US Stocks Continued To Lead Global Risk-On Rally Last Week

For a second week, American shares were the top performer for the major asset classes in last week’s risk-on rally, based on a set of proxy ETFs through Friday’s close (Apr. 9).

Vanguard Total US Stock Market (VTI) rose 2.3%, marking the third consecutive weekly gain for the fund. The increase lifted the ETF to another record high at the close of trading on Friday.

“There’s a certain amount of logic to markets right now,” opines Art Hogan, chief market strategist at National Securities. “It’s less about irrational exuberance in the overall market, less about the 1999-2000 levels, and more about what’s the driver. The driver is clearly an explosion in economic activity that likely will have some earnings growth in its wake.”

Nearly every market rallied last week.
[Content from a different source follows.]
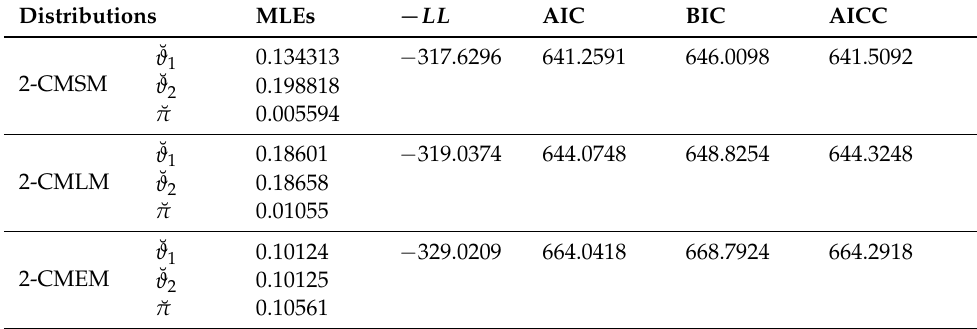
Table 1. MLEs, and GOF statistics for Dataset I.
The exceptions: inflation-linked Treasuries and emerging markets stocks, the latter suffering the deepest setback. Vanguard Emerging Markets (VWO) slipped 0.6% last week as the ETF continues to churn in trading range that’s kept the fund in check over the past month or so.
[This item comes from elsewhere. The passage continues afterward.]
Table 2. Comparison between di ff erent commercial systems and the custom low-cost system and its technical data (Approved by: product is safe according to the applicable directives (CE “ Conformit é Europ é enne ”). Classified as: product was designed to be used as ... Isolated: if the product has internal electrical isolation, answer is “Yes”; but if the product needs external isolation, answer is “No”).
The broad-based rally lifted the Global Markets Index (GMI.F) last week. This unmanaged benchmark, which holds all the major asset classes (except cash) in market-value weights via ETF proxies, rose 1.6% — the third straight weekly advance for GMI.F.
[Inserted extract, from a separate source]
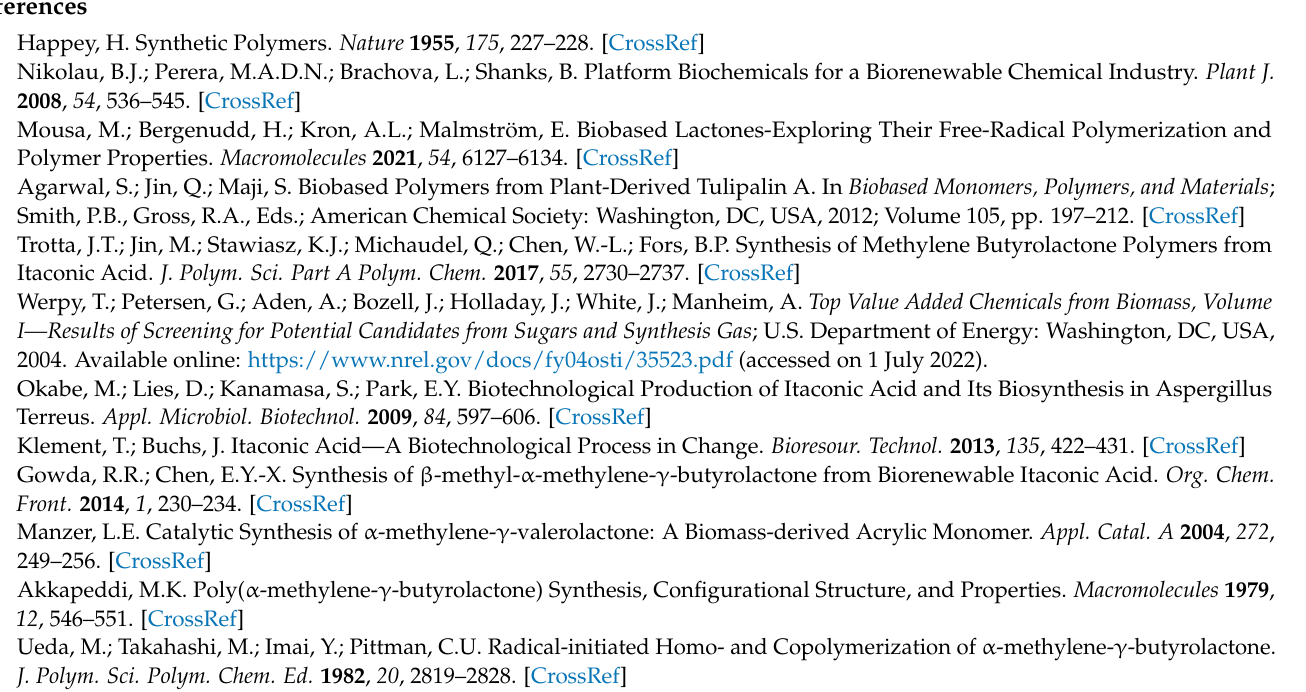
setup; Figure S2: iCVD laboratory setup at University of Groningen, Netherlands; Figure S3: Pre- liminary experiment: Effect of the substrate position on the iCVD stage on the rate of deposition; Figure S4: Compiled FTIR spectra of all the polymer spectra ( P m / P sat = 0.3 – 0.7); Figure S5: Stack plot for the 1 H NMR spectrum of PMBL samples; Figure S6: MWDs of PMBL (obtained via SEC using PMMA standards): For the samples P0.52a, P0.61a, P0.70a in Table 1); Figure S7: Mechanical properties: nanoindentation data – Displacement vs load curve; Figure S8: Mechanical properties: Displacement vs load diagram (five randomly chosen curve compilation); Figure S9: Nanoindenta- tion results for multiple samples: PMBL modulus; Figure S10: Nanoindentation results for multiple samples: PMBL hardness; Figure S11: DSC data for samples P3 and P4; Table S1: Peak assignments for FTIR spectrum; Table S2: Nanoindentation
Turning to the one-year trend for assets, US stocks are still the top performer for the major asset classes for this time window too. Vanguard Total US Stock Market (VTI) is up 56.1% on a total return basis over the past 12 months.

Note that one-year returns for global markets generally are unusually high at the moment because year-ago prices were dramatically depressed due to the coronavirus crash. Accordingly, trailing one-year results will remain temporarily elevated due to extreme year-over-year comparisons until last year’s markets collapse washes out of the annual comparisons.

All the major asset classes are posting one-year gains through last week’s close. The softest increase: investment-grade bonds in the US via Vanguard Total Bond Market (BND), which is up a slim 0.5% total return vs. the year-ago price (252 trading days.     

GMI.F is currently posting a 39.5% rise for the past year.

Monitoring funds through a drawdown lens shows that US stocks are still posting the smallest decline from the previous peak for the major asset classes. Thanks to VTI’s rally to a record close last week, US equities enjoy a zero drawdown.

The deepest drawdown is still found in broadly defined commodities via GCC: the ETF, which equally weights a broad basket of commodities, is down 35.4% from its previous high.

GMI.F’s current drawdown is currently at 0%, thanks to last week’s rally that lifted the benchmark to a record high.